# Exercise text
After a coup, a new constitution and a controversial election, Thailand’s political future remains as uncertain as ever. The general election in March, the first since the 2014 coup, was marred by allegations of irregularities and the election commission will not announce the final results until May. In the meantime, the commission has brought sedition charges against the leader of a pro-democracy party that did better than expected in the election.
Thailand is stuck in a protracted seesaw between democracy and military rule. How will the final election results affect this balance? What role, if any, will King Vajiralongkorn play in determining Thailand’s future trajectory after his coronation in May? And how will the political impasse impact Thailand’s chairmanship of the Association of Southeast Asian Nations (ASEAN) this year?

# Records shown
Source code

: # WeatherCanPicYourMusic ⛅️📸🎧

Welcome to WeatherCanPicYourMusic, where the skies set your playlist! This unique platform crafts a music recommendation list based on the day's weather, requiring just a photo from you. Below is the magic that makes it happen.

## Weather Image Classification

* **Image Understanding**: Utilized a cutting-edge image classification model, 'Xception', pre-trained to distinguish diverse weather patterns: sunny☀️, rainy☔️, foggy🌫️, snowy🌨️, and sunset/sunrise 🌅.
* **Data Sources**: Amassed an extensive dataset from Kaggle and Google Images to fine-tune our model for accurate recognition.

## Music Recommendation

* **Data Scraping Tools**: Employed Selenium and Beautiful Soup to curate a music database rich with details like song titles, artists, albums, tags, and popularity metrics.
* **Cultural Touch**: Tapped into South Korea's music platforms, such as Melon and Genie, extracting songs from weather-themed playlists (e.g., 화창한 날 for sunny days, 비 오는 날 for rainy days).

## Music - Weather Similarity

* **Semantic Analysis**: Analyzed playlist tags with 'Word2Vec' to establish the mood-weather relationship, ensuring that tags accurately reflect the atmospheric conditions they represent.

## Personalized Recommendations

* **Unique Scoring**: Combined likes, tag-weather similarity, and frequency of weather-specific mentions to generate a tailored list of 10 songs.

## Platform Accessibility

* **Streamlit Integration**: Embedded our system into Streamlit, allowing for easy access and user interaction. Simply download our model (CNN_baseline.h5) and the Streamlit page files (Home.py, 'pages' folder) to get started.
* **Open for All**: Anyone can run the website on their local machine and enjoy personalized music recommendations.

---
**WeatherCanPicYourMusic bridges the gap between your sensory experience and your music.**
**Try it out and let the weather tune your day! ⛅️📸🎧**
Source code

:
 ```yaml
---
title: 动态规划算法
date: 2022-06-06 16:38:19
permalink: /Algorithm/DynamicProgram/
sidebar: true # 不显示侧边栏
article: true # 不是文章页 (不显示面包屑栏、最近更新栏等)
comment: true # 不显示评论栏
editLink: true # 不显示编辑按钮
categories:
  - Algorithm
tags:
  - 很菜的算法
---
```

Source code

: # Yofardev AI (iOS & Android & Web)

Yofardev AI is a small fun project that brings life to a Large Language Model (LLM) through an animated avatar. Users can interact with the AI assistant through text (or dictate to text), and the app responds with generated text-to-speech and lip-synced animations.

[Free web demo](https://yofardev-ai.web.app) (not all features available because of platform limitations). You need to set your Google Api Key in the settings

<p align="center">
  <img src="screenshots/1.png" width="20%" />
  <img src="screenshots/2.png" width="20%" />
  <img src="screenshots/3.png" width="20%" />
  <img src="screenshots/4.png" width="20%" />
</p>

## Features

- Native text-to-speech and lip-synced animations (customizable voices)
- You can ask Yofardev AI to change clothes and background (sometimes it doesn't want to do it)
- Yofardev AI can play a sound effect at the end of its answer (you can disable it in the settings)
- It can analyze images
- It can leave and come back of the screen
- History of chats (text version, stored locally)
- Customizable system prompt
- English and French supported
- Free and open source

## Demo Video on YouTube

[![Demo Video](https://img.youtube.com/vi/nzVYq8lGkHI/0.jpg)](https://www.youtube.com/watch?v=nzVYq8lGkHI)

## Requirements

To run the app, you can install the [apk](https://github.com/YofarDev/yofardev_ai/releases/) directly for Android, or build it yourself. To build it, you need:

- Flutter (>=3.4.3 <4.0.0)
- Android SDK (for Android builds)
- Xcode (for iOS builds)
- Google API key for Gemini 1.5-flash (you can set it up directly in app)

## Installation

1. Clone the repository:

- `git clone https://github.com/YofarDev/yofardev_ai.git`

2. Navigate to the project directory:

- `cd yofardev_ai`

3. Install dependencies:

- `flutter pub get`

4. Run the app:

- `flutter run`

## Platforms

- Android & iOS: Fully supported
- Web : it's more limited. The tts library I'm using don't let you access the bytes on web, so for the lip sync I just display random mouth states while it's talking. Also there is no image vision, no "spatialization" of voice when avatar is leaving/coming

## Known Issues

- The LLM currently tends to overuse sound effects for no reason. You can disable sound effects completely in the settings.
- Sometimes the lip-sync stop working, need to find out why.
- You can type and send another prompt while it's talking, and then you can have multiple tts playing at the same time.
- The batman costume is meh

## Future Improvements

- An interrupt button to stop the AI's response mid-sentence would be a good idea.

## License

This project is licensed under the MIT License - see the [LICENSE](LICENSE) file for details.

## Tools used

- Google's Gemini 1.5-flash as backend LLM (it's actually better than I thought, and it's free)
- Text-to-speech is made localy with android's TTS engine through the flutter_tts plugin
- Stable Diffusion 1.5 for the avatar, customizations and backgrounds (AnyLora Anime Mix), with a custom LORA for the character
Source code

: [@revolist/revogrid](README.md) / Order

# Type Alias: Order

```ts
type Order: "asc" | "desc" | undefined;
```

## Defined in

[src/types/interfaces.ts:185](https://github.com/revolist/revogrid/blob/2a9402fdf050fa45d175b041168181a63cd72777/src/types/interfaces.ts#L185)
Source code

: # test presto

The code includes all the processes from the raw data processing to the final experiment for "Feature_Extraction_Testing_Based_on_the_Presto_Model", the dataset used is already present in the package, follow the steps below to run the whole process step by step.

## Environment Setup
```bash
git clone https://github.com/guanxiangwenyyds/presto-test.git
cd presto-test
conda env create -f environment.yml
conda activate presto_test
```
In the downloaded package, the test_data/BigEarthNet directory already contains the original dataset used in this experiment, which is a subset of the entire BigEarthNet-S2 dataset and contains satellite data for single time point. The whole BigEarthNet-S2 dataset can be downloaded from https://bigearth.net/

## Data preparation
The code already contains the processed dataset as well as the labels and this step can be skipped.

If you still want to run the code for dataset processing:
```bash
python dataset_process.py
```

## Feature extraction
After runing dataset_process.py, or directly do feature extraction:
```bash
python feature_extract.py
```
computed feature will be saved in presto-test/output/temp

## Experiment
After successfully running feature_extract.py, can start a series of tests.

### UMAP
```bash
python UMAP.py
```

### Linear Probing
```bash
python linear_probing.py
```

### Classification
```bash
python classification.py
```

# Your tasks
a - In the passage on Thailand's politics:
(i) In which month was the general election held?
(ii) When will the election commission announce the final results?
(iii) Which regional organization does Thailand chair this year?
b - Why, according to the passage on Thailand's politics, does the country's political future remain as uncertain as ever?
c - Continue the passage on Thailand's politics, starting after its final question.
The lines have nothing to do with the passage on Thailand's politics.

# Results of the exercise
a -
(i) March
(ii) May
(iii) The Association of Southeast Asian Nations (ASEAN)

b - Thailand has gone through a coup, a new constitution and a controversial election. The March election, the first since the 2014 coup, was marred by allegations of irregularities.

c -
Leading Thai political scientist Professor Thitinan Pongsudhirak and Director of Lowy Institute’s Southeast Asia Project Ben Bland discuss what happens next in one of Southeast Asia’s most volatile nations.
Thitinan Pongsudhirak is Director of the Institute of Security and International Studies and Associate Professor of International Political Economy at the Faculty of Political Science, Chulalongkorn University, Bangkok.
Thitinan’s visit to Australia is part of the ASEAN–Australia Visiting Fellows Program at the Lowy Institute, which is supported by the Australian Government through the Australia–ASEAN Council of the Department of Foreign Affairs and Trade.